The context matters. China already operates around 470 industrial robots per 10,000 workers, far above the global average of 162. It accounts for roughly 54 percent of global robot installations. The country did not just automate its own factories; it built the industrial base, refined the cost curve, and is now exporting the result. For many overseas buyers, Chinese automation offers something concrete: affordable solutions to labour shortages, safety risks, and rising wage pressure. The political label on the technology is increasingly a secondary consideration.
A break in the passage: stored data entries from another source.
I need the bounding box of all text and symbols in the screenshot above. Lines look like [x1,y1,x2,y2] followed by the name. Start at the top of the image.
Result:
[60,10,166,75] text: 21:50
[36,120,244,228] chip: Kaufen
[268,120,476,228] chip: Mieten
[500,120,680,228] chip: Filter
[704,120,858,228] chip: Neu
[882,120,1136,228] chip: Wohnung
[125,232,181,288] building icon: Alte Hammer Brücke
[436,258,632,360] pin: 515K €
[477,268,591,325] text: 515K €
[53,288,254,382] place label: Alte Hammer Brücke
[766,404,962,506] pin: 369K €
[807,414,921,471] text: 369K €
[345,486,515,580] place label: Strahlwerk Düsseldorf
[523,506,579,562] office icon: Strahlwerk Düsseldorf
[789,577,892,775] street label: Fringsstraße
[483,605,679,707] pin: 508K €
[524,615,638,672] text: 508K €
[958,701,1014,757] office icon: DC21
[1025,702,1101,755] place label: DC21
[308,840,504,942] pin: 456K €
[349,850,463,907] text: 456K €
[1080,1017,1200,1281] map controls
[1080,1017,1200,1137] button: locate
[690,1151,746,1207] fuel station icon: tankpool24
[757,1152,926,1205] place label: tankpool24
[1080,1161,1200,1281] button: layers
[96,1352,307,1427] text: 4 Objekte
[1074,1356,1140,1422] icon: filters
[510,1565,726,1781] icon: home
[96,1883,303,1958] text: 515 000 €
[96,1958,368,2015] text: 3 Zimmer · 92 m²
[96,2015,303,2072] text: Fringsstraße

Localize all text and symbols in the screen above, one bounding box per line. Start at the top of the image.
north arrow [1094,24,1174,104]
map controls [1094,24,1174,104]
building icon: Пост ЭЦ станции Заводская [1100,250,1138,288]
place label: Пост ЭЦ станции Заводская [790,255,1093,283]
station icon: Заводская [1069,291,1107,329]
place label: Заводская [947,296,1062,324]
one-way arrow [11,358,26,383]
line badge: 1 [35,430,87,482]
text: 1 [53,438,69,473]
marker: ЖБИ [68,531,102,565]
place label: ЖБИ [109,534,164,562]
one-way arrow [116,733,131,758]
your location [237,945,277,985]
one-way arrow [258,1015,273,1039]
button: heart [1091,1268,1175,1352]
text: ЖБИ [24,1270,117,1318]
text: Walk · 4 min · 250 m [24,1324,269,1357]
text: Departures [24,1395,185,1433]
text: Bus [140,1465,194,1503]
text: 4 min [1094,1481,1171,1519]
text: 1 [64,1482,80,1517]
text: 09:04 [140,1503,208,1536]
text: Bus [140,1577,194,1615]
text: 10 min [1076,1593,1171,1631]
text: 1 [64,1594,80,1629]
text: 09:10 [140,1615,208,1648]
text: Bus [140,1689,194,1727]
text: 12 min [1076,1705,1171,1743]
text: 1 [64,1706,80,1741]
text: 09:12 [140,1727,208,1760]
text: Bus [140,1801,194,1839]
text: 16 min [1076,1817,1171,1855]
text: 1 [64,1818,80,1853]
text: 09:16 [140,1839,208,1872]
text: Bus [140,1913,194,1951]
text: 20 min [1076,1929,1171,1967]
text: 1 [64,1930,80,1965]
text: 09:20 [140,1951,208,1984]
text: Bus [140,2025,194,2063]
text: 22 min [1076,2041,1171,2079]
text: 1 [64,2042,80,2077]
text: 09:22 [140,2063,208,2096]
At the same time, a parallel story is playing out inside Chinese workplaces that is less comfortable to narrate from either a pro-growth or pro-technology angle. Reporting from MIT Technology Review, picked up by Futurism, describes a pattern emerging across Chinese offices: workers being instructed by managers to document their own workflows in detail, with the explicit goal of training AI agents to replace them. The open-source software at the centre of this trend is OpenClaw, which spread so quickly through Chinese enterprises this year that government agencies and state-owned enterprises issued warnings against installing it, citing security risks.
The human response has been striking. A GitHub project called Colleague Skill, built originally as dark satire, went viral on Chinese social media. It ingests a coworker's chat history and profile, then produces a detailed manual of how that person works, capturing their habits, quirks, and communication patterns. Workers began using it as a mirror held up to the trend. And then they started building tools to push back: one AI product manager created software that deliberately rewrites worker process documentation into vague, non-actionable language, specifically to frustrate the AI replacement pipeline. "I originally wanted to write an op-ed," he told MIT Tech Review, "but decided it would be more useful to make something that pushes back against it."
These two threads share a geography but not a perspective. At the Canton Fair, the pitch is efficiency and safety: robots doing the work humans should not have to do. In Chinese offices, the experience is different. Workers are not being offered liberation from dangerous jobs; they are being handed a documentation project whose purpose is to make themselves redundant. The fact that both processes are accelerating in the same country at the same moment is not a coincidence. It reflects the structural reality of where AI-driven automation is moving: outward into global export markets and inward into knowledge work simultaneously.
The World Economic Forum's Future of Jobs Report 2025 estimated that 41 percent of employers plan to reduce their workforce where AI can automate tasks. China is not unique in this dynamic, but it is further along the curve than most. What is happening there now is not a distant warning. It is a working model of how automation plays out when the industrial capacity, the software tooling, and the commercial pressure converge. The question worth watching is not whether Chinese robots will reach new markets. They already are. The question is what the labour adjustment looks like for the workers on the other side of that expansion.